On The Floor

Terminating the Election Assistance Commission

This week, the House will vote on H.R. 672--legislation to end the Election Assistance Commission (EAC), the independent bipartisan commission charged with improving the conduct of elections in America to ensure that every vote counts.

The embarrassing debacle of the 2000 presidential election, in which perhaps millions of Americans were denied the right to vote or had their ballots not counted by voting machines that failed to accurately record voters' choices or due to confusing ballots.  In response, Congress passed the Help America Vote Act of 2002, signed into law by President Bush in 2002, that created this commission.

Republicans and Democrats alike agreed that the Federal government had a duty to step in and improve election systems and procedures so that every qualified citizen’s vote is counted:  to provide states the financial and informational resources to upgrade their voting and registration systems, train their poll workers, and improve access for disabled voters.

Abolishing the EAC would simply shift costs to the FEC and local governments, not save money, while creating an invitation to repeat the mistakes that blemished our democracy in 2000.

Fundamental to our democracy is that we have free and fair elections, that every vote is counted, that every American be permitted to vote, and that’s what this commission is about.

The bill is opposed by a range of public interest groups, including the League of Women Voters, Public Citizen, National Disability Rights Network, NAACP, AFL-CIO, National Association of Latino Appointed and Elected Officials (NALEO), the Lawyers’s Committee for Civil Rights and the Leadership Conference on Civil and Human Rights (a coalition of more than 200 national organization to promote and protect the civil and human rights of all persons in the United States).

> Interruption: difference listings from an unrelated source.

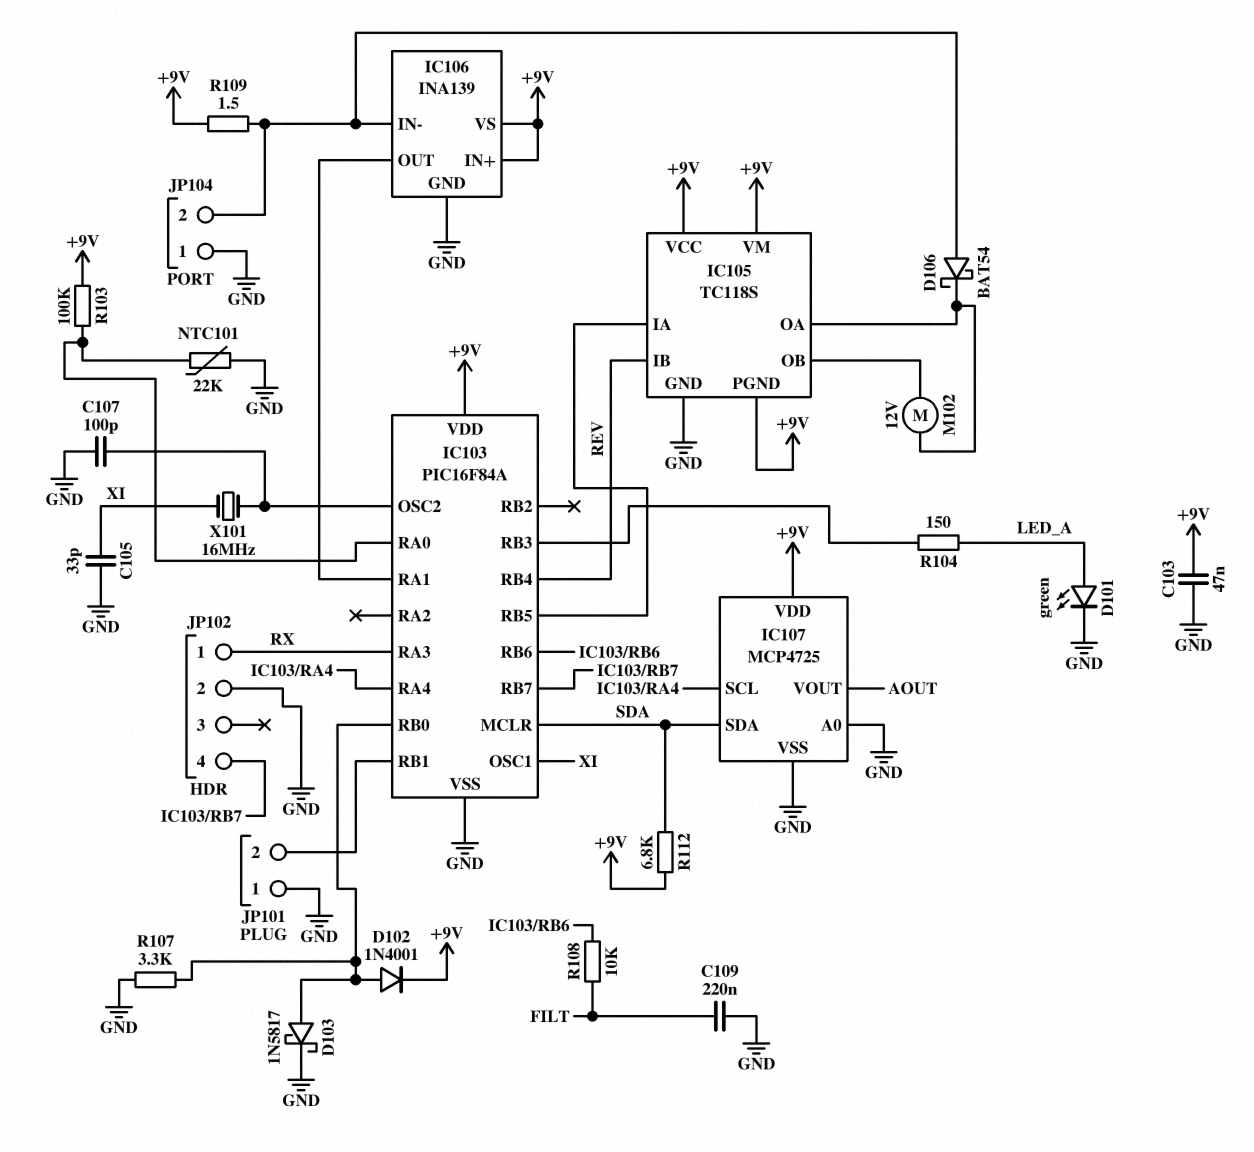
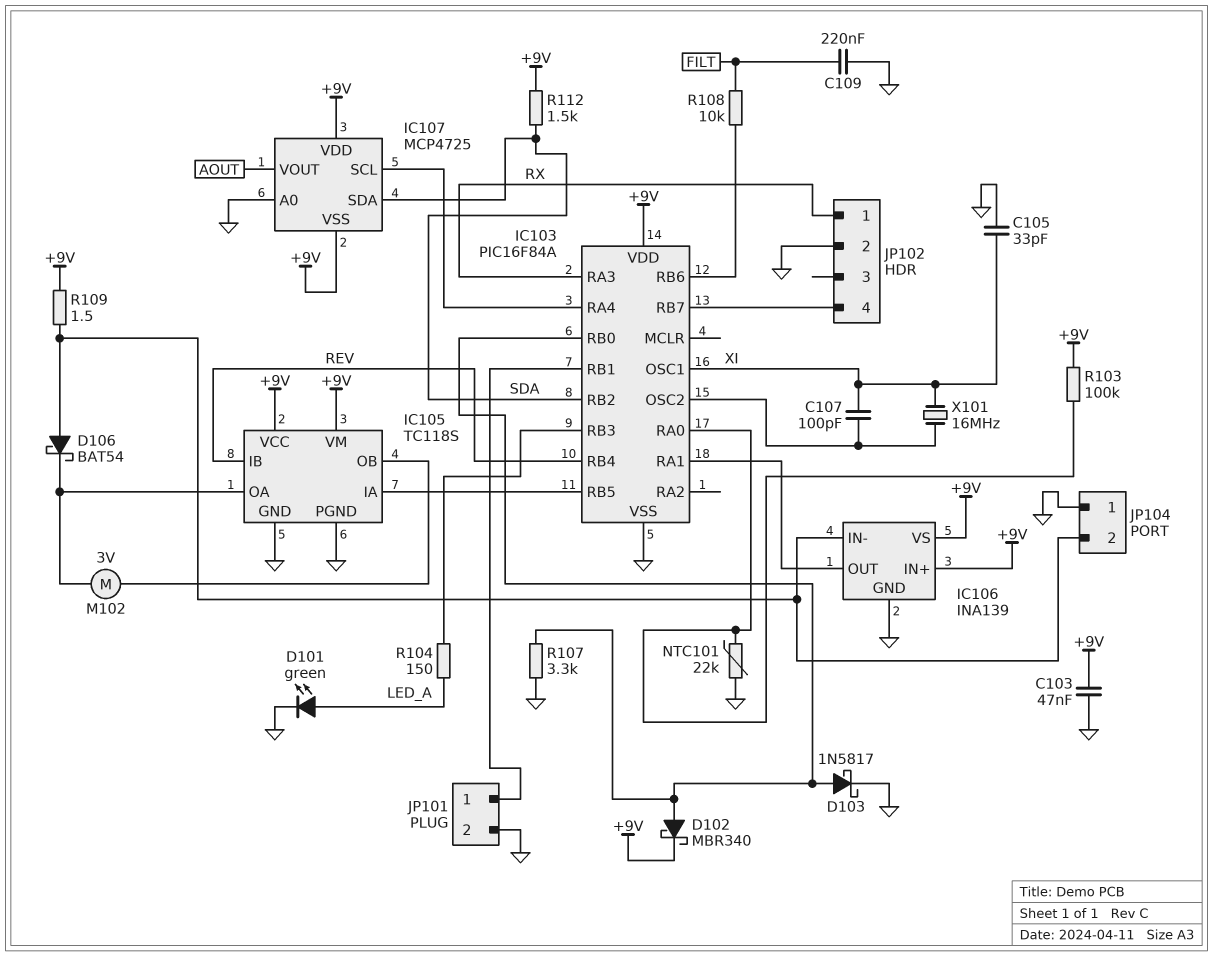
C107: 100pF (GND, IC103/OSC2) -> 100pF (IC103/OSC2, XI)
D102: diode 1N4001 (A IC103/RB0, K +9V) -> schottky MBR340 (A IC103/RB0, K +9V)
IC103 pin MCLR: SDA -> none
IC103 pin RB2: none -> SDA
IC105 pin PGND: +9V -> GND
IC107 pin VSS: GND -> +9V
JP101 pin 1: GND -> IC103/RB1
JP101 pin 2: IC103/RB1 -> GND
M102: motor 12V (IC105/OA, IC105/OB) -> motor 3V (IC105/OA, IC105/OB)
R112: 6.8k (+9V, SDA) -> 1.5k (+9V, SDA)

  • "Congress should not turn its back on federal efforts to ensure election integrity, improve voter access to the polls, and improve election systems…It is time for election administration to move into the 21st Century, not back toward the 19th." League of Women Voters
  • "It has played a major role in collecting accurate election data; training the leagues of state elections officers; developing uniform standards for voting equipment; and improving accessibility of voting for the nation’s 37 million voters with disabilities… The greatest democracy in the world should never have to find itself in the situation where its election outcomes are in doubt." Public Citizen

This legislation builds on the anti-reform record of House Republicans.  Earlier this year, Republicans voted to strengthen the role of special interests in our elections -- by ending the Presidential Election fund that promotes small campaign donations and against disclosure of foreign countries, companies, or individuals donating to presidential campaigns.

The Federal Election Commission’s mission is "administering and enforcing federal campaign finance laws." Testing and certifying voting machines does not and should not be conducted by the same entity that manages money in politics.